##### LEESTEKST

Op zoek naar een kringloopwinkel stuit ik op het Haarlemmermeerstation aan de Amstelveenseweg. Het vertrekstation van de Haarlemmermeerlijnen heette van origine station Willemspark. Een imponerend station, veel te groot voor de kleine lijn die hier vertrok. Tegenwoordig is het het vertrekpunt van de museumtram. Op het plein zelf een imposante rotonde met in het midden bladerrijke platanen.
Het station uit 1915 ziet er met zijn grote zadeldak met vele dakkapelletjes indrukwekkend uit. Zeker ook omdat het baksteen zo mooi kleurt bij het licht van de platanen. Het geeft het station iets on-Nederlands. Het doet mij denken aan een Zwitsers treinstation, maar dan wel het hoofdstation van een grotere stad. Op deze plek in de stad doet het een beetje verloren aan.
Hiervandaan vertrokken de Haarlemmermeerlijnen naar Amstelveen, Aalsmeer en Uithoorn. Nadat het nog een kwart eeuw gebruikt is voor sporadisch goederenvervoer, ontfermde een tramstichting met museumtrams over de lijn. Op zaterdagen en zondagen in de zomermaanden rijden de historische trams over het traject.
De tramremise van de GVB ligt iets verderop. Tegenover het Haarlemmermeerstation zit de gevangenis. Het grote wapen aan de gevel verraadt dit. Ik neus even rond bij het imposante station. Een oude tram uit Amsterdam staat er van de Electrische Museumtramlijn Amsterdam. Verder veel hekken met ‘verboden toegang’. Een man zit op een bankje onder het afdakje aan de achterzijde. Hij zit onderuit gezakt.
De strepen van zijn bloesje deinen mee met zijn buik. Hij komt overeind als een jongen op een fiets arriveert. De hond komt blaffend op hem af. Dan gaat de jongen naast de man zitten en zet twee grote plastic tasjes naast zich neer op het bankje.

##########
##### GEGEVENS

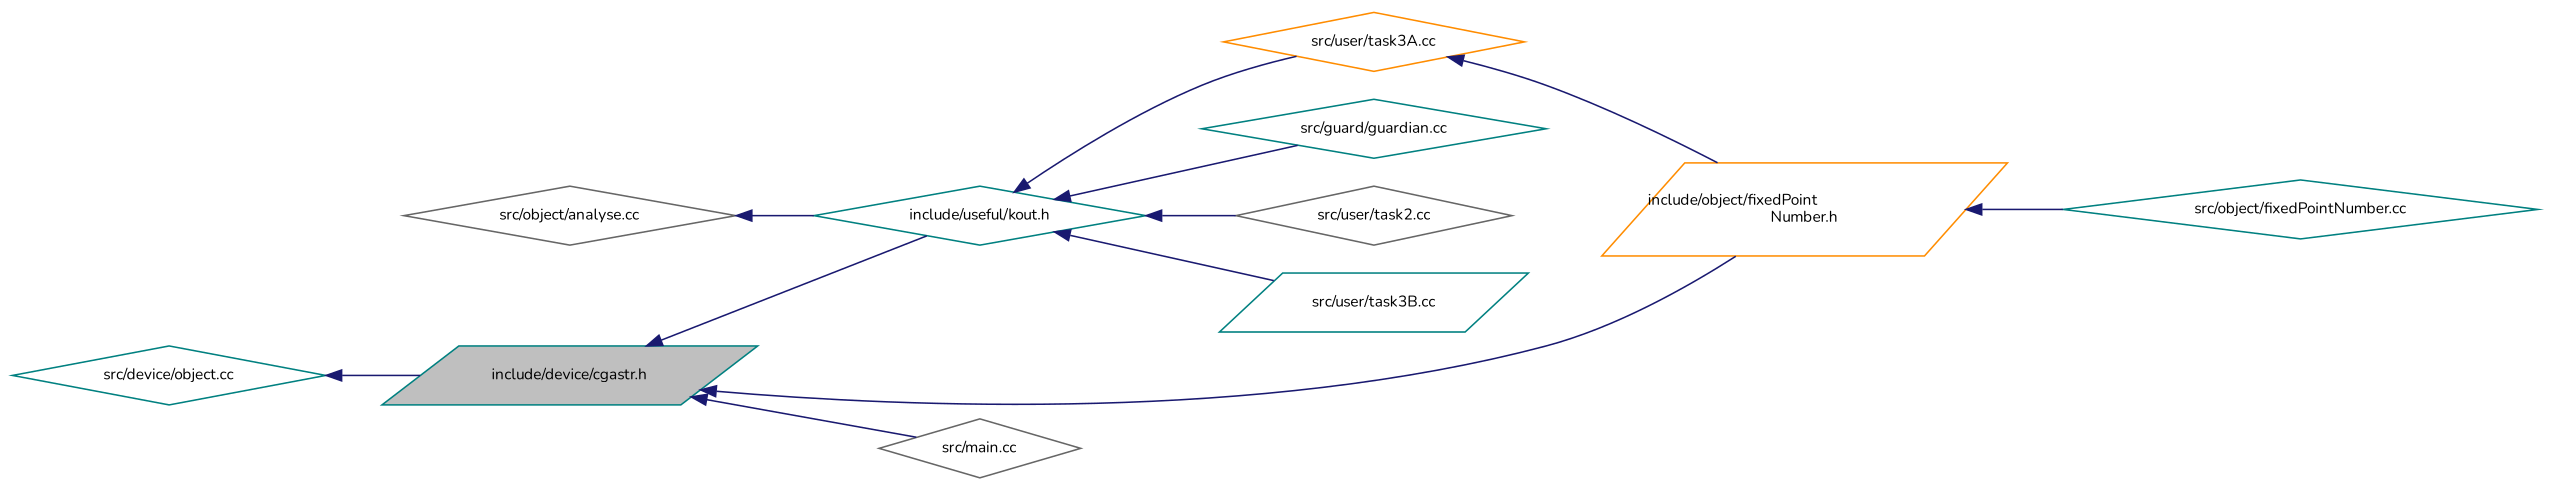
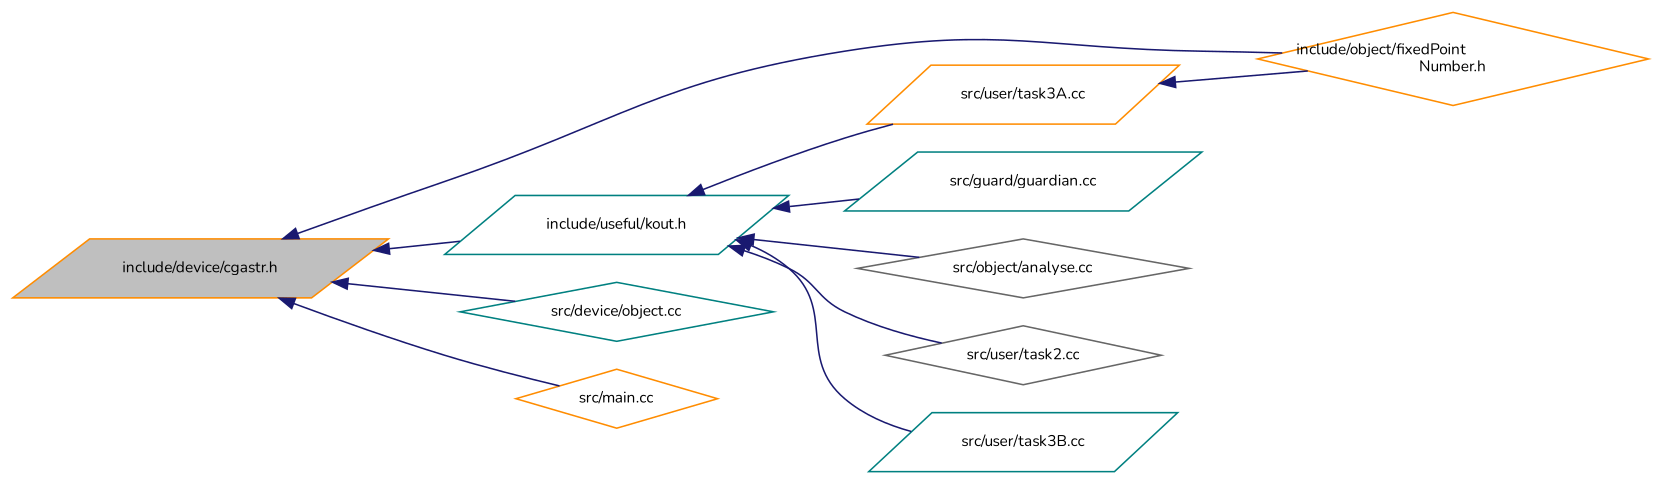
  digraph {
    fontname=Nunito
    rankdir=LR
    node [color=teal fontname=Nunito fontsize=10 shape=diamond]
    edge [color=midnightblue dir=back fontname=Nunito fontsize=10 labelfontname=FreeSans labelfontsize=10 style=solid]
-   n1 [fillcolor=grey75 fontcolor=black height=0.2 label="include/device/cgastr.h" shape=parallelogram style=filled width=0.4]
-   n2 [color=darkorange height=0.2 label="include/object/fixedPoint\lNumber.h" shape=parallelogram width=0.4]
-   n3 [height=0.2 label="include/useful/kout.h" width=0.4]
+   n1 [color=darkorange fillcolor=grey75 fontcolor=black height=0.2 label="include/device/cgastr.h" shape=parallelogram style=filled width=0.4]
+   n2 [color=darkorange height=0.2 label="include/object/fixedPoint\lNumber.h" width=0.4]
+   n3 [height=0.2 label="include/useful/kout.h" shape=parallelogram width=0.4]
    n4 [height=0.2 label="src/device/object.cc" width=0.4]
-   n5 [color=gray40 height=0.2 label="src/main.cc" width=0.4]
-   n6 [height=0.2 label="src/object/fixedPointNumber.cc" width=0.4]
-   n7 [color=darkorange height=0.2 label="src/user/task3A.cc" width=0.4]
-   n8 [height=0.2 label="src/guard/guardian.cc" width=0.4]
+   n5 [color=darkorange height=0.2 label="src/main.cc" width=0.4]
+   n7 [color=darkorange height=0.2 label="src/user/task3A.cc" shape=parallelogram width=0.4]
+   n8 [height=0.2 label="src/guard/guardian.cc" shape=parallelogram width=0.4]
    n9 [color=gray40 height=0.2 label="src/object/analyse.cc" width=0.4]
    n10 [color=gray40 height=0.2 label="src/user/task2.cc" width=0.4]
    n11 [height=0.2 label="src/user/task3B.cc" shape=parallelogram width=0.4]
    n1 -> n2
    n1 -> n3
-   n4 -> n1
+   n1 -> n4
    n1 -> n5
-   n2 -> n6
    n3 -> n7
    n3 -> n8
-   n9 -> n3
+   n3 -> n9
    n3 -> n10
    n3 -> n11
    n7 -> n2
  }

##########

## OPGAVE A
Schrijf uit de tekst over het Haarlemmermeerstation het stuk over tussen "Op zoek naar" en "beetje verloren aan.", die woorden zelf meegerekend.
## OPGAVE B
Beantwoord deze vragen met de tekst over het Haarlemmermeerstation.
(i) Uit welk jaar is het station?
(ii) Naar welke drie plaatsen vertrokken de Haarlemmermeerlijnen vanaf hier?
(iii) Wat zit er tegenover het Haarlemmermeerstation?
Ga alleen uit van de tekst over het Haarlemmermeerstation.

## UITKOMST A
Op zoek naar een kringloopwinkel stuit ik op het Haarlemmermeerstation aan de Amstelveenseweg. Het vertrekstation van de Haarlemmermeerlijnen heette van origine station Willemspark. Een imponerend station, veel te groot voor de kleine lijn die hier vertrok. Tegenwoordig is het het vertrekpunt van de museumtram. Op het plein zelf een imposante rotonde met in het midden bladerrijke platanen.
Het station uit 1915 ziet er met zijn grote zadeldak met vele dakkapelletjes indrukwekkend uit. Zeker ook omdat het baksteen zo mooi kleurt bij het licht van de platanen. Het geeft het station iets on-Nederlands. Het doet mij denken aan een Zwitsers treinstation, maar dan wel het hoofdstation van een grotere stad. Op deze plek in de stad doet het een beetje verloren aan.

## UITKOMST B
(i) Uit 1915.
(ii) Naar Amstelveen, Aalsmeer en Uithoorn.
(iii) De gevangenis.